▶ REQUIREMENT: Should a line in the entries below contain "allergiás", return that line.

##### RECORDS SUPPLIED

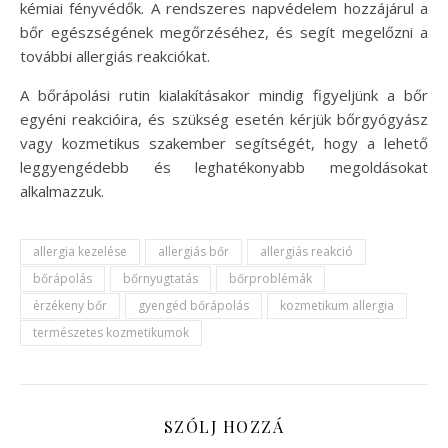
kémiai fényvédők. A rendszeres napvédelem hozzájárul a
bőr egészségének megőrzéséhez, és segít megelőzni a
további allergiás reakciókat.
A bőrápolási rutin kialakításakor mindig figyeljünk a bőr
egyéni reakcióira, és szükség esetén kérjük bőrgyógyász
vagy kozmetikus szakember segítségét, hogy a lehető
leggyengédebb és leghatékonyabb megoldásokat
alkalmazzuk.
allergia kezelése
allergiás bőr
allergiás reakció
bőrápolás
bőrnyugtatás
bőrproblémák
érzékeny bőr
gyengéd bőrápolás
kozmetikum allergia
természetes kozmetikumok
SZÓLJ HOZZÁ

##########
##### RECORDS SUPPLIED

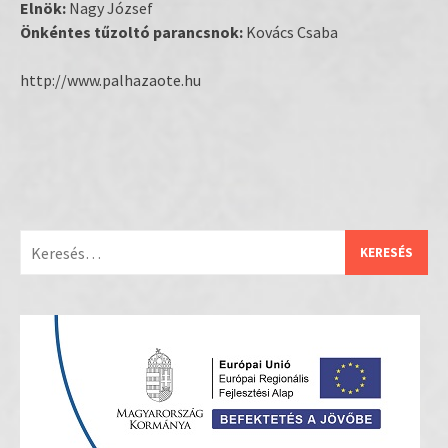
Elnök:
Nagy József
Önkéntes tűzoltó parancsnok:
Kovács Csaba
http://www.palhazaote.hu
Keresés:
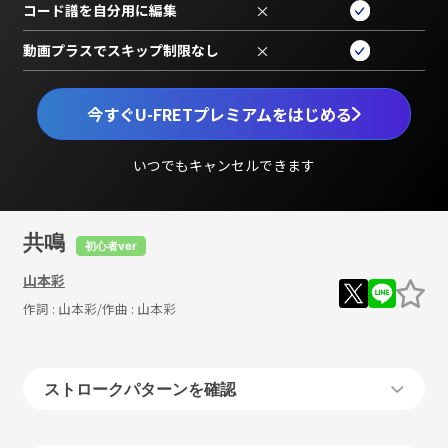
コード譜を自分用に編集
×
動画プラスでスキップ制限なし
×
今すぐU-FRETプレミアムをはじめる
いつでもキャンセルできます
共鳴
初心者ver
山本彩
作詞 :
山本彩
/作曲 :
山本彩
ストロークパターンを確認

##########

▶ ANSWER TO THIS EXERCISE:
további allergiás reakciókat.
allergiás bőr
allergiás reakció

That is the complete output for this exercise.